Goldman was undeterred. He hired men and women of assorted ages to pose as customers and use the carts. The ruse worked, and shoppers’ reluctance faded. By the end of the year he had launched the Folding Basket Carrier Corporation to sell his carts to stores around the country. The company has changed hands several times since Goldman sold it in 1961, after his patents had expired; today it is part of UNARCO Industries, Inc. (formerly Union Asbestos and Rubber Company), which is based near Tulsa, Oklahoma. Since the idea was easy to copy, other inventors came up with their own folding or collapsible wheeled baskets, but Goldman’s company dominated the field. Within a few years shopping carts were everywhere.
During the 1940s shopping carts acquired most of the features we are familiar with today. The biggest innovation came in 1947, when carts started to be nested together like spoons instead of being folded up individually and stacked. The trick was accomplished by putting a hinge on the back of the basket (which was no longer removable), allowing it to swing upward, and making the front of the basket smaller than the rear, so one could fit inside another. Employees could now store carts by simply shoving them together, wrangling a dozen or more at once if necessary, and a shopper could easily pull one from the stack, ready to use.
Just in time for the baby boom, the child seat was also introduced in 1947. (The hinged flap that lets an unoccupied child seat serve as a shelf came along five years later.) Before then, small children were often placed in the lower basket of a two-basket cart; a 1940 Saturday Evening Post cover had shown this common but perilous practice. Today child safety belts are standard equipment, largely at the insistence of Wal-Mart in the 1990s.
Nesting carts were invented by Orla E. Watson of Kansas City, Missouri, who filed for a patent on a nesting two-basket version in September 1946. The following spring he introduced prototypes at Floyd Day’s Super Market, in Kansas City, and established Telescope Carts, Inc. Around the same time, Goldman developed a nesting singlebasket version, which he called the Nest Kart, and filed for his own patent. In 1949, after some litigation, Goldman abandoned his claim and agreed to license Watson’s patent. A fullsize modern cart, which sells for about $100, has a capacity of 6.5 cubic feet, not including the seldomused shelf at the bottom of the chassis.
To the casual observer, it looks pretty much the same as one of 50 years ago. Taft O’Quin, vice president of operations at UNARCO, doesn’t disagree. “They’re very similar,” he says. One major difference, he notes, is the finish used to protect carts that are stored outdoors. The standard nickelchrome electroplate finish has been supplanted by baked-on layers of epoxy and polyester, which confer great resistance to rust. Most of the other innovations since the early 1950s, while important, are less noticeable, such as sealed wheel bearings, a unitized frame, nonmarking rubber wheels, and swivel casters.

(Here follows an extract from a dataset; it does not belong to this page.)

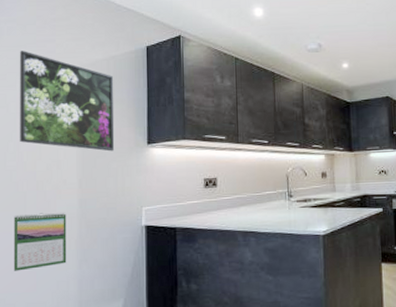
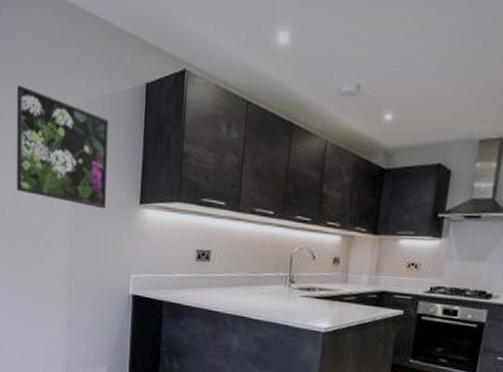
calendar: present [13,212,67,271] -> none [11,267,58,324]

A majority of the carts sold today have baskets made of corrosion-free injectionmolded plastic rather than wire mesh. These carts, O’Quin says, are favored by many drug chains and other retailers that “don’t want that old grocery-store look.” Plastic baskets are arguably more attractive and definitely more resistant to rust, but they aren’t as durable as wire, and they retain dirt more easily, so many supermarkets still prefer the metal kind.
In keeping with the convention in which computer icons depict the technology they are replacing, the shopping cart has been adopted by online retailers as a means to track and review items selected for purchase. Despite his background in bricks-and-mortar retailing, Goldman would probably have loved the idea: a shopping cart with virtually limitless capacity.